The Egyptian president himself has four children. He warns of a disaster unless fertility rates decline in the country, where the population stands at 105.5 million, according to data from the state-run Central Agency for Public Mobilisation and Statistics.
During the World Population Conference which concluded in Cairo last Friday, Al-Sisi praised the family planning policy adopted by China over the decades, which limited births to one child per family. He called for childbirth in Egypt to be “regulated” to keep the number of births below 400,000 per year.
Numbers and meanings
Egypt leads the Arab region in terms of population, is third in Africa, and 14th in the world. The birth rate was 2.85 children per woman last year, with 2.2 million children born, according to official statistics. Egyptian Minister of Health Khaled Abdel Ghaffar says that 5,683 children are born in Egypt every day, at a rate of 237 per hour, four per minute, one every 15 seconds. This, he believes, is a challenge that hinders economic growth and devours development revenues.
However, according to the statistics, there has been a decline in population growth in Egypt since 2012 up until last year. The natural population increase — the difference between the number of births and the number of deaths — actually fell from 1.822 million in 2018 to 1.583 million individuals last year, according to data from the official statistics agency.

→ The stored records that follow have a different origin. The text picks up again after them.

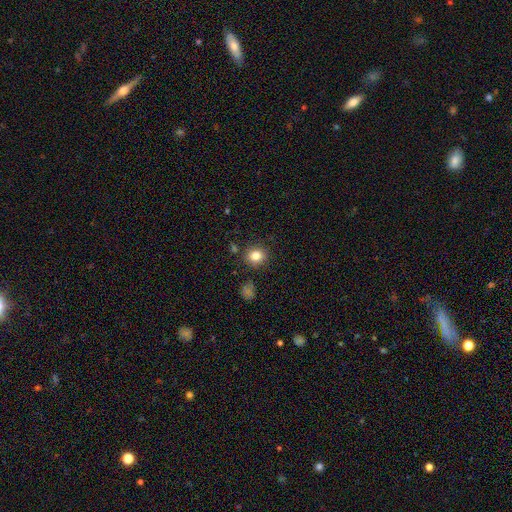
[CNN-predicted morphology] This appears to be a smooth galaxy with no disk features (81%) that is round (83%). Merging: none (85%).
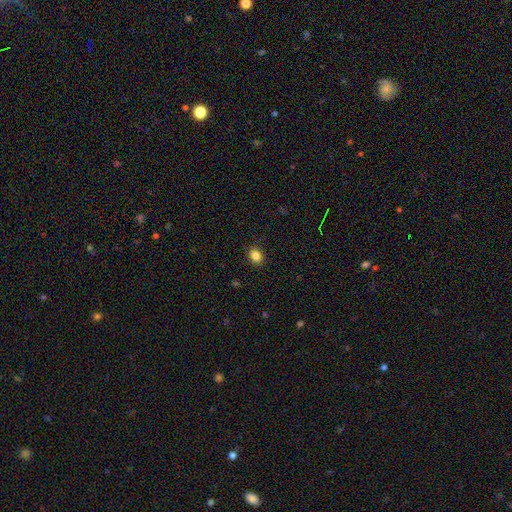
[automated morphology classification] Q: Smooth or featured?
A: smooth (84%); runner-up: star or artifact (11%)
Q: How rounded?
A: round (50%); runner-up: in between (49%)
Q: Merging?
A: none (88%); runner-up: minor disturbance (9%)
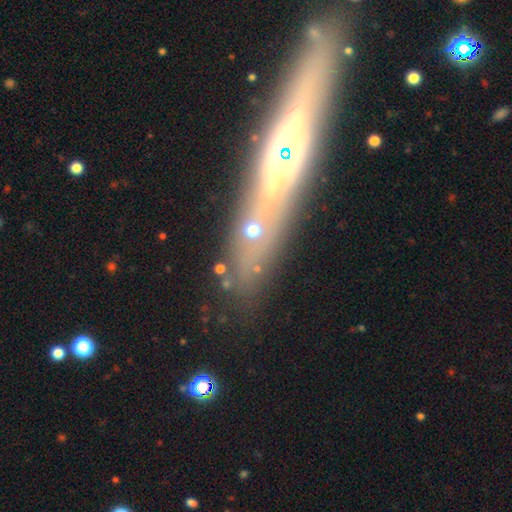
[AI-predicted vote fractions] Smooth or featured: featured or disk — 49% (smooth — 26%)
Merging: none — 77% (minor disturbance — 11%)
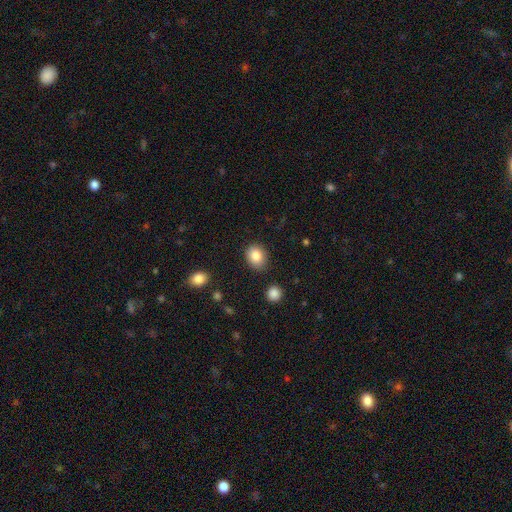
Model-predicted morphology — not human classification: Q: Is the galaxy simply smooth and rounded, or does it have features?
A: smooth — 85%.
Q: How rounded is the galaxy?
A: round — 54%.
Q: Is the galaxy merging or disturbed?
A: none — 83%.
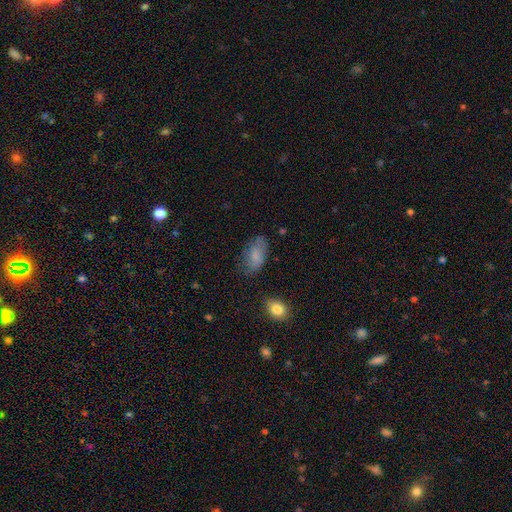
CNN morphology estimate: A smooth galaxy with no disk features (79%) that is in between round and cigar-shaped (93%).

Vote fractions:
- Smooth or featured? smooth: 79% / featured or disk: 13% / star or artifact: 8%
- How rounded? in between: 93% / round: 4% / cigar-shaped: 3%
- Merging? none: 68% / minor disturbance: 23% / major disturbance: 7% / merger: 2%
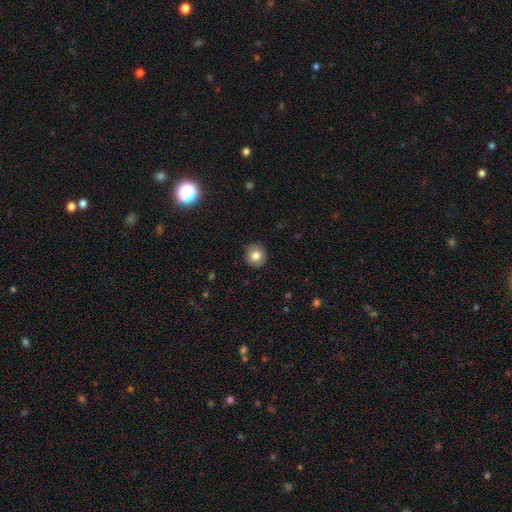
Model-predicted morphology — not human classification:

Experts and observers hold the Egyptian government responsible for the failure to manage the country, which is rich in natural resources; possesses one of the most important waterways in the world in the Suez Canal; has valuable natural gas fields; and is a major tourist destination with its wealth of antiquities and museums. This is in addition to the River Nile, coastlines on both the Mediterranean and Red Seas, and a strong demographic, which is mostly young people.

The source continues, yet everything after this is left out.